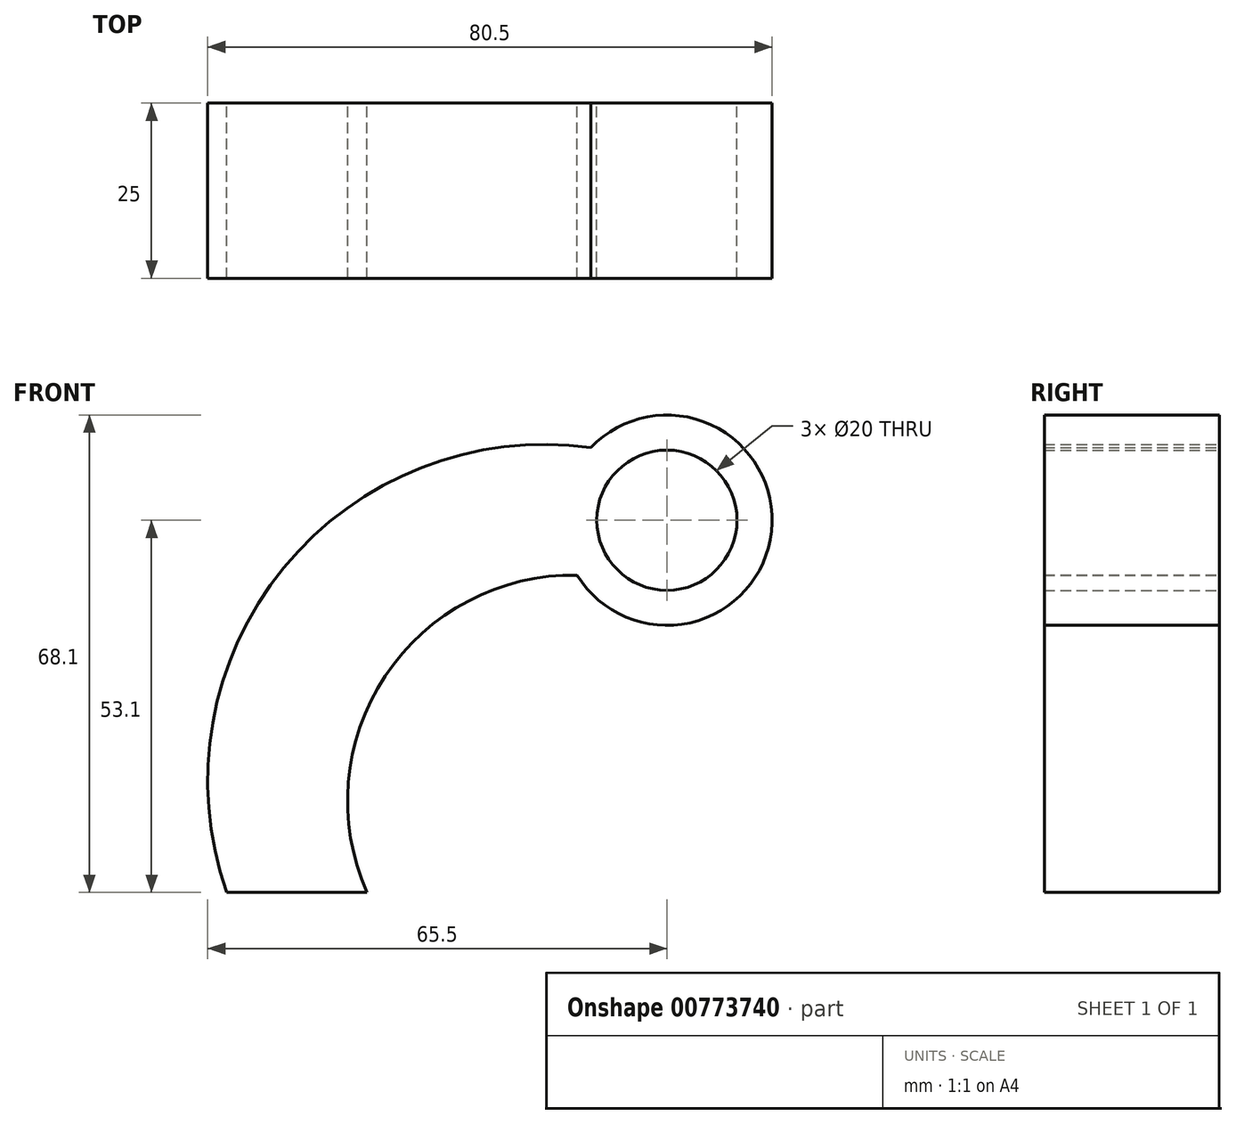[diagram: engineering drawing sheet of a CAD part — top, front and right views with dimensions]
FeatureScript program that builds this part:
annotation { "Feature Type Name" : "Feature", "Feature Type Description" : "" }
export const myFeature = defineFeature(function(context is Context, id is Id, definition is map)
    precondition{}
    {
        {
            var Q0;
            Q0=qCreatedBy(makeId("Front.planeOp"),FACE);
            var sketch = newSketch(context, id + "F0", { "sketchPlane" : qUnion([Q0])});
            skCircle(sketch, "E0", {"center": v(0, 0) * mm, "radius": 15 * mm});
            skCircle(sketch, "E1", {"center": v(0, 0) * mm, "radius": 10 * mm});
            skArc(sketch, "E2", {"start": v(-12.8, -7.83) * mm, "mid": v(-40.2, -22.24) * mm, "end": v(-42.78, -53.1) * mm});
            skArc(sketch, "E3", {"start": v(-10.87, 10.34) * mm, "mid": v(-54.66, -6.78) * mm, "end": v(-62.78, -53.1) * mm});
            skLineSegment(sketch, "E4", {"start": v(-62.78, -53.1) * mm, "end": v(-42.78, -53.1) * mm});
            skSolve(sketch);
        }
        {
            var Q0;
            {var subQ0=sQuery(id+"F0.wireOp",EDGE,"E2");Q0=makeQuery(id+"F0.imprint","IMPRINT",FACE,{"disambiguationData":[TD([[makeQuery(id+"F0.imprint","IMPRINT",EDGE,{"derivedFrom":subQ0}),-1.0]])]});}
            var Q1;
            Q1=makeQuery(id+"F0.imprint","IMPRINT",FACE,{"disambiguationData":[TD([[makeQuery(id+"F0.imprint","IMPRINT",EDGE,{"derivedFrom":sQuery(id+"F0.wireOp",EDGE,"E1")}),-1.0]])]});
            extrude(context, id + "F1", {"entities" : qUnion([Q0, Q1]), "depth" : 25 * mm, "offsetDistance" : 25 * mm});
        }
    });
--
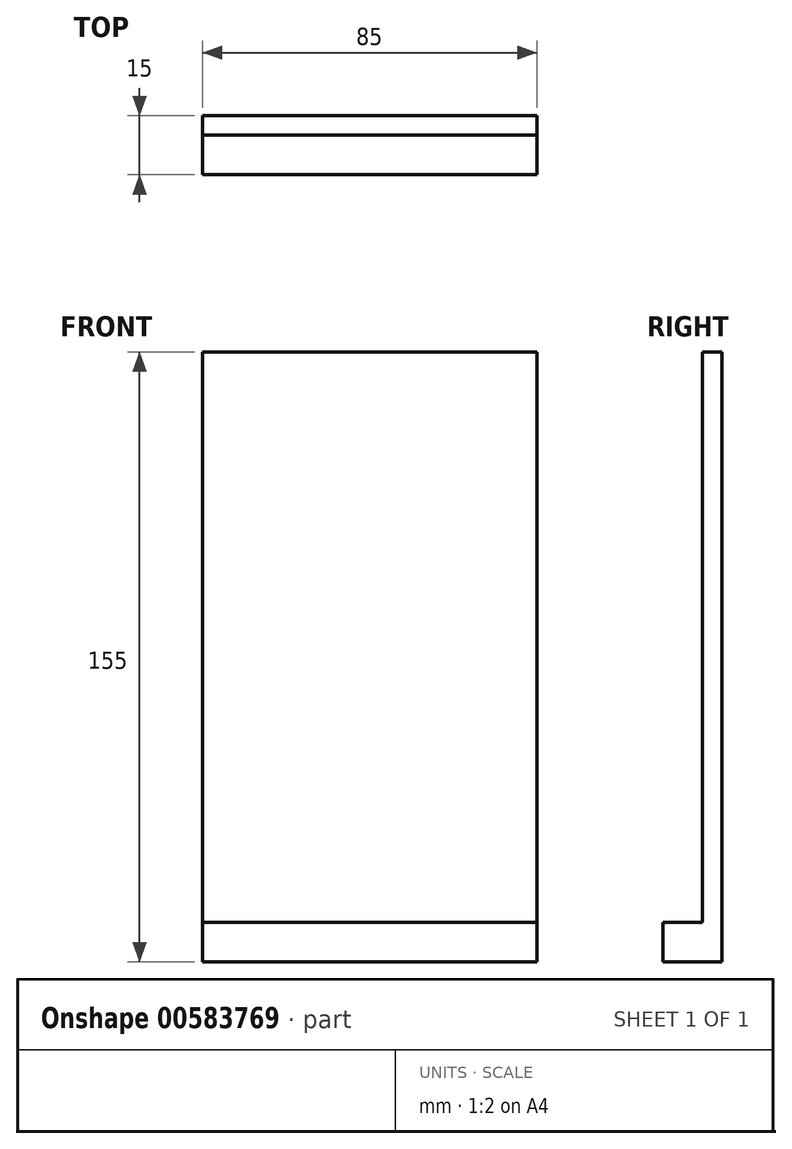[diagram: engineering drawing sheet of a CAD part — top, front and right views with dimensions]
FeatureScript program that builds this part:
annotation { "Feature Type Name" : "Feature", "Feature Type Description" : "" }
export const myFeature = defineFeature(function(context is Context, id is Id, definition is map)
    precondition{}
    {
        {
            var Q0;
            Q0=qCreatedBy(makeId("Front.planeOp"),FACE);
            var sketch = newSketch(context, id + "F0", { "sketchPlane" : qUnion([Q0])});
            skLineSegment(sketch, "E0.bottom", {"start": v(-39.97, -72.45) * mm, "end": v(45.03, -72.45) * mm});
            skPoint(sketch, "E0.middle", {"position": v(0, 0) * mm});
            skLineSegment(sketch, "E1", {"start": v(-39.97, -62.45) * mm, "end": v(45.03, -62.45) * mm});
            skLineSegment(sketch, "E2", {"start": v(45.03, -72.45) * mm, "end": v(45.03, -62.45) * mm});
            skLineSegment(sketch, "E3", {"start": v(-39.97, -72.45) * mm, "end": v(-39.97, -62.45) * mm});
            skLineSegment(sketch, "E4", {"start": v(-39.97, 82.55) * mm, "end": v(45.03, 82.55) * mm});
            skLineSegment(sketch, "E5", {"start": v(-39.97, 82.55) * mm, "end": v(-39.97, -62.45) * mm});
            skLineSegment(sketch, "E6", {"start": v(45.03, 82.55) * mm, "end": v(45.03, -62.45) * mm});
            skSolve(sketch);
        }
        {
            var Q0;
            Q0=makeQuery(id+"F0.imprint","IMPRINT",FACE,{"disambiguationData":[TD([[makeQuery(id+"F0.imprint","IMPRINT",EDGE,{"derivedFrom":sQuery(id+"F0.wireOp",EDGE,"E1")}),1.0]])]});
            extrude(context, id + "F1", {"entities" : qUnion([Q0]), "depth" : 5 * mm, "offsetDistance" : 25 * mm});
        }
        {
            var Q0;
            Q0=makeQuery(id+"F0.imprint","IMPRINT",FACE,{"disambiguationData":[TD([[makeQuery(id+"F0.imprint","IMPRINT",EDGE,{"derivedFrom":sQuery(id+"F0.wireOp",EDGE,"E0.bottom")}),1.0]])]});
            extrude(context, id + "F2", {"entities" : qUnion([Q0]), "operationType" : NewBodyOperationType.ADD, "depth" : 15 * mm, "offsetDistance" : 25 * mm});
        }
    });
* * *
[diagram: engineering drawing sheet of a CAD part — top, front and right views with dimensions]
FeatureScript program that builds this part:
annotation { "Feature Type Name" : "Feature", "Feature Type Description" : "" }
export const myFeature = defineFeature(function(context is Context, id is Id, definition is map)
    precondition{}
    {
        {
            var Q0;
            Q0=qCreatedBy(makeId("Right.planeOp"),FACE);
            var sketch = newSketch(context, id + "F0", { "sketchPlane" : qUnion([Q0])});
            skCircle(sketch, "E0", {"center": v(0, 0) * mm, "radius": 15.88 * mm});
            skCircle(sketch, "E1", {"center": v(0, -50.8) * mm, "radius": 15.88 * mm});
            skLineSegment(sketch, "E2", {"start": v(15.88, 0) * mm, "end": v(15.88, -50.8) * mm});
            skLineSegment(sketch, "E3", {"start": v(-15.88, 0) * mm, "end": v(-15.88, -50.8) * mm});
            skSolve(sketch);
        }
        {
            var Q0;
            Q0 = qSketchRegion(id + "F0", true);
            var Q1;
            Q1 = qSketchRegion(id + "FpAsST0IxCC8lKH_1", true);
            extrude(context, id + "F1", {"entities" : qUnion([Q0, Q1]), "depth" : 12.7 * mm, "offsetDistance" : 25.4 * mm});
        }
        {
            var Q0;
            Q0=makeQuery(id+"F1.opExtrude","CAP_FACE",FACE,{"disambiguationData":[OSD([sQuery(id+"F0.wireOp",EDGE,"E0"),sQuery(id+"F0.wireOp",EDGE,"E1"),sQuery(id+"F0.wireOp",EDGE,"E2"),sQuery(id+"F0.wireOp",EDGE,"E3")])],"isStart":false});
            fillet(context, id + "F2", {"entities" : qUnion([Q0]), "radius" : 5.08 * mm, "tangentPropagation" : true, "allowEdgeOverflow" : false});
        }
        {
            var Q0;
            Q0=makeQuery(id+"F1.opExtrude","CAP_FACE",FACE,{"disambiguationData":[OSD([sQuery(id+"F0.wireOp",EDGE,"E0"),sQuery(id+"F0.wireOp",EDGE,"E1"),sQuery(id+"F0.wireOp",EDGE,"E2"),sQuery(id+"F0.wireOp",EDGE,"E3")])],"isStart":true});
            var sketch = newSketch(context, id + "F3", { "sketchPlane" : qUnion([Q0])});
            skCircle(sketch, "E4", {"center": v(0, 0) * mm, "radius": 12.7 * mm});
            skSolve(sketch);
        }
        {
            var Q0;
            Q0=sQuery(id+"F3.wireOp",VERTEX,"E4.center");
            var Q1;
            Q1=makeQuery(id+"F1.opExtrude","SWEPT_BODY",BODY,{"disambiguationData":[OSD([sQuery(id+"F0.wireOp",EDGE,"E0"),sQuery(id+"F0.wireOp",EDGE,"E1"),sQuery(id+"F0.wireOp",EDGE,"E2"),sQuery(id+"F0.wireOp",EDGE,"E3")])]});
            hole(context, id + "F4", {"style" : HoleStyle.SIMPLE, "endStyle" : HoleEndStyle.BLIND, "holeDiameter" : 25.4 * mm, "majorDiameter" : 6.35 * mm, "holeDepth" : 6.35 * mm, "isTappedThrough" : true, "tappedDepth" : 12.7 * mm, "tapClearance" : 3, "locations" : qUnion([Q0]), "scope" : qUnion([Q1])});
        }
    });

YOUR INSTRUCTIONS:
Find every line in the data above that contains the string "true", and copy each one out in full.

REPLY TO THE TASK:
            Q0 = qSketchRegion(id + "F0", true);
            Q1 = qSketchRegion(id + "FpAsST0IxCC8lKH_1", true);
            fillet(context, id + "F2", {"entities" : qUnion([Q0]), "radius" : 5.08 * mm, "tangentPropagation" : true, "allowEdgeOverflow" : false});
            Q0=makeQuery(id+"F1.opExtrude","CAP_FACE",FACE,{"disambiguationData":[OSD([sQuery(id+"F0.wireOp",EDGE,"E0"),sQuery(id+"F0.wireOp",EDGE,"E1"),sQuery(id+"F0.wireOp",EDGE,"E2"),sQuery(id+"F0.wireOp",EDGE,"E3")])],"isStart":true});
            hole(context, id + "F4", {"style" : HoleStyle.SIMPLE, "endStyle" : HoleEndStyle.BLIND, "holeDiameter" : 25.4 * mm, "majorDiameter" : 6.35 * mm, "holeDepth" : 6.35 * mm, "isTappedThrough" : true, "tappedDepth" : 12.7 * mm, "tapClearance" : 3, "locations" : qUnion([Q0]), "scope" : qUnion([Q1])});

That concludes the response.